╭─ Trecho para leitura

Falta de planejamento ainda é maior impedimento para instalação de aterros

Clóvis Benvenuto

Clóvis Benvenuto, diretor técnico da Geotech Geotecnia Ambiental Consultoria e Projetos e vice-presidente da Associação Brasileira de Resíduos Sólidos e Limpeza Pública (ABLP)

Por Bruno Pedroni – O engenheiro Clóvis Benvenuto, diretor técnico da Geotech Geotecnia Ambiental Consultoria e Projetos e vice-presidente da Associação Brasileira de Resíduos Sólidos e Limpeza Pública (ABLP), conversou com o Geosynthetica.net.br sobre os diversos aspectos que envolvem os aterros sanitários no país. Desde a ampliação dos prazos legais, que será analisado neste ano, até questões técnicas, Benvenuto também abordou aspectos importantes do uso de geossintéticos que garantem a segurança destes espaços. Confira a entrevista.

╰─

Atividade 1
Segundo o trecho para leitura, que cargo Clóvis Benvenuto ocupa na Associação Brasileira de Resíduos Sólidos e Limpeza Pública?
Atividade 2
Liste todas as empresas, associações e sites citados no trecho para leitura.
Atividade 3
Diga se cada afirmação concorda com o trecho para leitura e cite as palavras dele que decidem a resposta.
(a) Clóvis Benvenuto é diretor financeiro da Geotech.
(b) A ampliação dos prazos legais será analisada neste ano.
(c) Clóvis Benvenuto é engenheiro.

╭─ Dados para análise

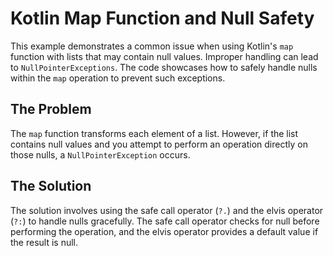 # Kotlin Map Function and Null Safety

This example demonstrates a common issue when using Kotlin's `map` function with lists that may contain null values.  Improper handling can lead to `NullPointerExceptions`. The code showcases how to safely handle nulls within the `map` operation to prevent such exceptions.

## The Problem

The `map` function transforms each element of a list.  However, if the list contains null values and you attempt to perform an operation directly on those nulls, a `NullPointerException` occurs. 

## The Solution

The solution involves using the safe call operator (`?.`) and the elvis operator (`?:`) to handle nulls gracefully.  The safe call operator checks for null before performing the operation, and the elvis operator provides a default value if the result is null.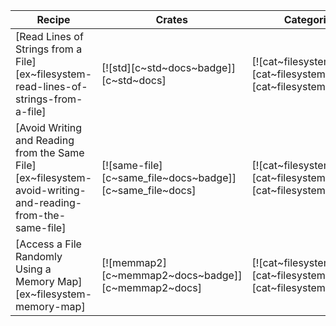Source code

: | Recipe | Crates | Categories |
|--------|--------|------------|
| [Read Lines of Strings from a File][ex~filesystem-read-lines-of-strings-from-a-file] | [![std][c~std~docs~badge]][c~std~docs] | [![cat~filesystem][cat~filesystem~badge]][cat~filesystem] |
| [Avoid Writing and Reading from the Same File][ex~filesystem-avoid-writing-and-reading-from-the-same-file] | [![same-file][c~same_file~docs~badge]][c~same_file~docs] | [![cat~filesystem][cat~filesystem~badge]][cat~filesystem] |
| [Access a File Randomly Using a Memory Map][ex~filesystem-memory-map] | [![memmap2][c~memmap2~docs~badge]][c~memmap2~docs] | [![cat~filesystem][cat~filesystem~badge]][cat~filesystem] |
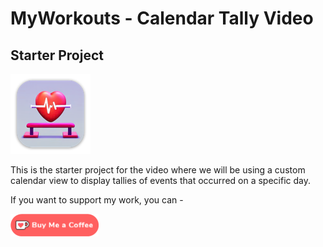# MyWorkouts - Calendar Tally Video

## Starter Project

![mac128](Images/mac128.png)

This is the starter project for the video where we will be using a custom calendar view to display tallies of events that occurred on a specific day.

If you want to support my work, you can - </br>

<a href='https://ko-fi.com/Z8Z22WRVG' target='_blank'><img height='36' style='border:0px;height:36px;' src='Images/kofi3.png' border='0' alt='Buy Me a Coffee at ko-fi.com' /></a>

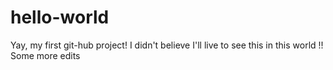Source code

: # hello-world
Yay, my first git-hub project! I didn't believe I'll live to see this in this world !!
Some more edits
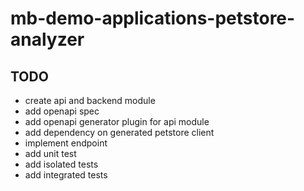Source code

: # mb-demo-applications-petstore-analyzer

## TODO
- create api and backend module
- add openapi spec
- add openapi generator plugin for api module
- add dependency on generated petstore client
- implement endpoint
- add unit test
- add isolated tests
- add integrated tests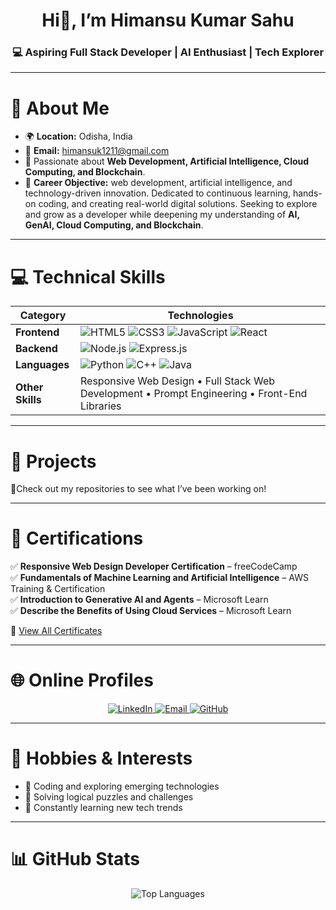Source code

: <!-- Header -->
<h1 align="center">Hi👋, I’m Himansu Kumar Sahu</h1>
<h3 align="center">💻 Aspiring Full Stack Developer | AI Enthusiast | Tech Explorer</h3>

---

# 📍 About Me
- 🌍 **Location:** Odisha, India  
- 📧 **Email:** [himansuk1211@gmail.com](mailto:himansuk1211@gmail.com)  
- 💬 Passionate about **Web Development, Artificial Intelligence, Cloud Computing, and Blockchain**.  
- 🎯 **Career Objective:**
  web development, artificial intelligence, and technology-driven innovation. Dedicated to continuous learning, hands-on coding, and creating real-world digital solutions. Seeking to explore and grow as a developer while deepening my understanding of **AI, GenAI, Cloud Computing, and Blockchain**.

---

# 💻 Technical Skills
| Category | Technologies |
|-----------|--------------|
| **Frontend** | ![HTML5](https://img.shields.io/badge/HTML5-E34F26?style=for-the-badge&logo=html5&logoColor=white) ![CSS3](https://img.shields.io/badge/CSS3-1572B6?style=for-the-badge&logo=css3&logoColor=white) ![JavaScript](https://img.shields.io/badge/JavaScript-F7DF1E?style=for-the-badge&logo=javascript&logoColor=black) ![React](https://img.shields.io/badge/React-20232A?style=for-the-badge&logo=react&logoColor=61DAFB) |
| **Backend** | ![Node.js](https://img.shields.io/badge/Node.js-43853D?style=for-the-badge&logo=node.js&logoColor=white) ![Express.js](https://img.shields.io/badge/Express.js-000000?style=for-the-badge&logo=express&logoColor=white) |
| **Languages** | ![Python](https://img.shields.io/badge/Python-3776AB?style=for-the-badge&logo=python&logoColor=white) ![C++](https://img.shields.io/badge/C++-00599C?style=for-the-badge&logo=cplusplus&logoColor=white) ![Java](https://img.shields.io/badge/Java-ED8B00?style=for-the-badge&logo=openjdk&logoColor=white) |
| **Other Skills** | Responsive Web Design • Full Stack Web Development • Prompt Engineering • Front-End Libraries |

---

# 🧩 Projects
🚀Check out my repositories to see what I’ve been working on!

---

# 🧾 Certifications
✅ **Responsive Web Design Developer Certification** – freeCodeCamp   
✅ **Fundamentals of Machine Learning and Artificial Intelligence** – AWS Training & Certification  
✅ **Introduction to Generative AI and Agents** – Microsoft Learn  
✅ **Describe the Benefits of Using Cloud Services** – Microsoft Learn  

📜 [View All Certificates](https://drive.google.com/drive/folders/1suLH5X9grYBqIW2CHJq6h3No2tVfKdW_?usp=drive_link)

---

# 🌐 Online Profiles
<p align="center">
  <a href="http://www.linkedin.com/in/himansu-kumar-sahu-377916334" target="_blank">
    <img src="https://img.shields.io/badge/LinkedIn-0077B5?style=for-the-badge&logo=linkedin&logoColor=white" alt="LinkedIn"/>
  </a>
  <a href="mailto:himansuk1211@gmail.com">
    <img src="https://img.shields.io/badge/Gmail-D14836?style=for-the-badge&logo=gmail&logoColor=white" alt="Email"/>
  </a>
  <a href="https://github.com/himansu1211" target="_blank">
    <img src="https://img.shields.io/badge/GitHub-100000?style=for-the-badge&logo=github&logoColor=white" alt="GitHub"/>
  </a>
</p>

---

# 🧠 Hobbies & Interests
- 🧩 Coding and exploring emerging technologies  
- 🧠 Solving logical puzzles and challenges  
- 🌱 Constantly learning new tech trends  

---

# 📊 GitHub Stats
<div align="center">
    
  ![Top Languages](https://github-readme-stats.vercel.app/api/top-langs/?username=himansu1211&layout=compact&theme=tokyonight)

</div>


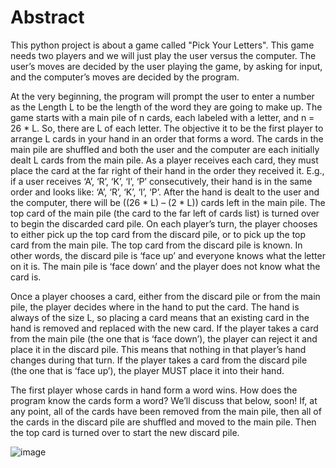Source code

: # Abstract
This python project is about a game called "Pick Your Letters". This game needs two players and we will just play the user versus the computer.
The user’s moves are decided by the user playing the game, by asking for input, and
the computer’s moves are decided by the program.

At the very beginning, the program will prompt the user to enter a number as the
Length L to be the length of the word they are going to make up. The game starts
with a main pile of n cards, each labeled with a letter, and n = 26 * L. So, there are L
of each letter. The objective it to be the first player to arrange L cards in your hand in
an order that forms a word.
The cards in the main pile are shuffled and both the user and the computer are each
initially dealt L cards from the main pile. As a player receives each card, they must
place the card at the far right of their hand in the order they received it. E.g., if a user
receives ‘A’, ‘R’, ‘K’, ‘I’, ‘P’ consecutively, their hand is in the same order and looks like:
‘A’, ‘R’, ‘K’, ‘I’, ‘P’.
After the hand is dealt to the user and the computer, there will be ((26 * L) – (2 * L))
cards left in the main pile. The top card of the main pile (the card to the far left of
cards list) is turned over to begin the discarded card pile.
On each player’s turn, the player chooses to either pick up the top card from the
discard pile, or to pick up the top card from the main pile. The top card from the
discard pile is known. In other words, the discard pile is ‘face up’ and everyone
knows what the letter on it is. The main pile is ‘face down’ and the player does not
know what the card is.

Once a player chooses a card, either from the discard pile or from the main pile, the
player decides where in the hand to put the card. The hand is always of the size L, 
so placing a card means that an existing card in the hand is removed and replaced
with the new card.
If the player takes a card from the main pile (the one that is ‘face down’), the player
can reject it and place it in the discard pile. This means that nothing in that player’s
hand changes during that turn. If the player takes a card from the discard pile (the
one that is ‘face up’), the player MUST place it into their hand.

The first player whose cards in hand form a word wins. How does the program
know the cards form a word? We’ll discuss that below, soon!
If, at any point, all of the cards have been removed from the main pile, then all of the
cards in the discard pile are shuffled and moved to the main pile. Then the top card
is turned over to start the new discard pile.

![image](https://github.com/lihzhao14/Python-Java-Projects/assets/113971230/b70ce70b-5490-4aab-9647-2a7f86e0960e)
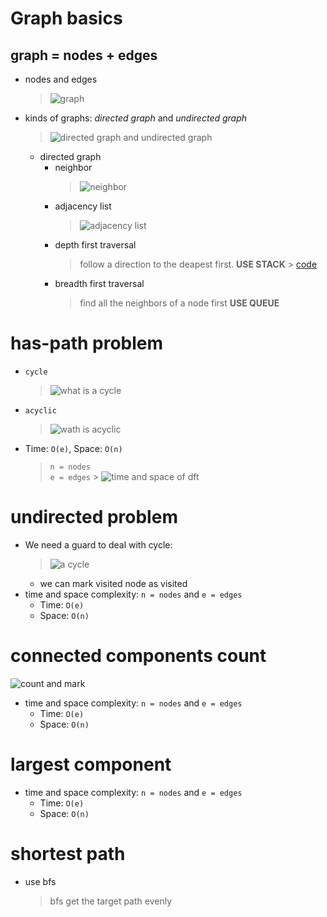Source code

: # Graph basics

## graph = nodes + edges

-   nodes and edges
    > ![graph](../pictures/graph.jpg)
-   kinds of graphs: _directed graph_ and _undirected graph_
    > ![directed graph and undirected graph](../pictures/kinds_of_grahps.jpg)
    -   directed graph
        -   neighbor
            > ![neighbor](../pictures/neibor.jpg)
        -   adjacency list
            > ![adjacency list](../pictures/adjacency_list.jpg)
        -   depth first traversal
            > follow a direction to the deapest first.
            > **USE STACK** > [code](../excercises_code/dft_stack.js)
        -   breadth first traversal
            > find all the neighbors of a node first
            > **USE QUEUE**

# has-path problem

-   `cycle`
    > ![what is a cycle]()
-   `acyclic`
    > ![wath is acyclic]()
-   Time: `Ο(e)`, Space: `Ο(n)`
    > `n = nodes`  
    > `e = edges` > ![time and space of dft]()

# undirected problem

-   We need a guard to deal with cycle:
    > ![a cycle]()
    -   we can mark visited node as visited
-   time and space complexity: `n = nodes` and `e = edges`
    -   Time: `Ο(e)`
    -   Space: `Ο(n)`

# connected components count

![count and mark]()

-   time and space complexity: `n = nodes` and `e = edges`
    -   Time: `Ο(e)`
    -   Space: `Ο(n)`

# largest component

-   time and space complexity: `n = nodes` and `e = edges`
    -   Time: `Ο(e)`
    -   Space: `Ο(n)`
# shortest path
- use bfs
    > bfs get the target path evenly
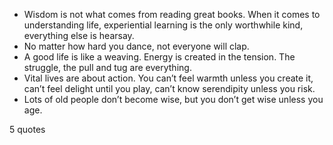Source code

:  - Wisdom is not what comes from reading great books. When it comes to understanding life, experiential learning is the only worthwhile kind, everything else is hearsay.
 - No matter how hard you dance, not everyone will clap.
 - A good life is like a weaving. Energy is created in the tension. The struggle, the pull and tug are everything.
 - Vital lives are about action. You can’t feel warmth unless you create it, can’t feel delight until you play, can’t know serendipity unless you risk.
 - Lots of old people don’t become wise, but you don’t get wise unless you age.

5 quotes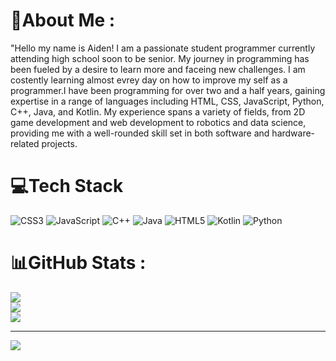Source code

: # 💫About Me :
"Hello my name is Aiden! I am a passionate student programmer currently attending high school soon to be senior. My journey in programming has been fueled by a desire to learn more and faceing new challenges. I am costently learning almost evrey day on how to improve my self as a programmer.I have been programming for over two and a half years, gaining expertise in a range of languages including HTML, CSS, JavaScript, Python, C++, Java, and Kotlin. My experience spans a variety of fields, from 2D game development and web development to robotics and data science, providing me with a well-rounded skill set in both software and hardware-related projects.


# 💻Tech Stack
![CSS3](https://img.shields.io/badge/css3-%231572B6.svg?style=for-the-badge&logo=css3&logoColor=white) ![JavaScript](https://img.shields.io/badge/javascript-%23323330.svg?style=for-the-badge&logo=javascript&logoColor=%23F7DF1E) ![C++](https://img.shields.io/badge/c++-%2300599C.svg?style=for-the-badge&logo=c%2B%2B&logoColor=white) ![Java](https://img.shields.io/badge/java-%23ED8B00.svg?style=for-the-badge&logo=java&logoColor=white) ![HTML5](https://img.shields.io/badge/html5-%23E34F26.svg?style=for-the-badge&logo=html5&logoColor=white) ![Kotlin](https://img.shields.io/badge/kotlin-%230095D5.svg?style=for-the-badge&logo=kotlin&logoColor=white) ![Python](https://img.shields.io/badge/python-3670A0?style=for-the-badge&logo=python&logoColor=ffdd54)
# 📊GitHub Stats :
![](https://github-readme-stats.vercel.app/api?username=791747hnlhymt&theme=radical&hide_border=false&include_all_commits=false&count_private=false)<br/>
![](https://github-readme-streak-stats.herokuapp.com/?user=791747hnlhymt&theme=radical&hide_border=false)<br/>
![](https://github-readme-stats.vercel.app/api/top-langs/?username=791747hnlhymt&theme=radical&hide_border=false&include_all_commits=false&count_private=false&layout=compact)

---
[![](https://visitcount.itsvg.in/api?id=791747hnlhymt&icon=0&color=0)](https://visitcount.itsvg.in)
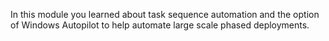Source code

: In this module you learned about task sequence automation and the option of Windows Autopilot to help automate large scale phased deployments.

╰─

Resposta escrita 1
Ele é vice-presidente da associação.

Resposta escrita 2
- Geotech Geotecnia Ambiental Consultoria e Projetos
- Associação Brasileira de Resíduos Sólidos e Limpeza Pública (ABLP)
- Geosynthetica.net.br

Resposta escrita 3
(a) Não: "diretor técnico da Geotech Geotecnia Ambiental Consultoria e Projetos".
(b) Sim: "a ampliação dos prazos legais, que será analisado neste ano".
(c) Sim: "O engenheiro Clóvis Benvenuto".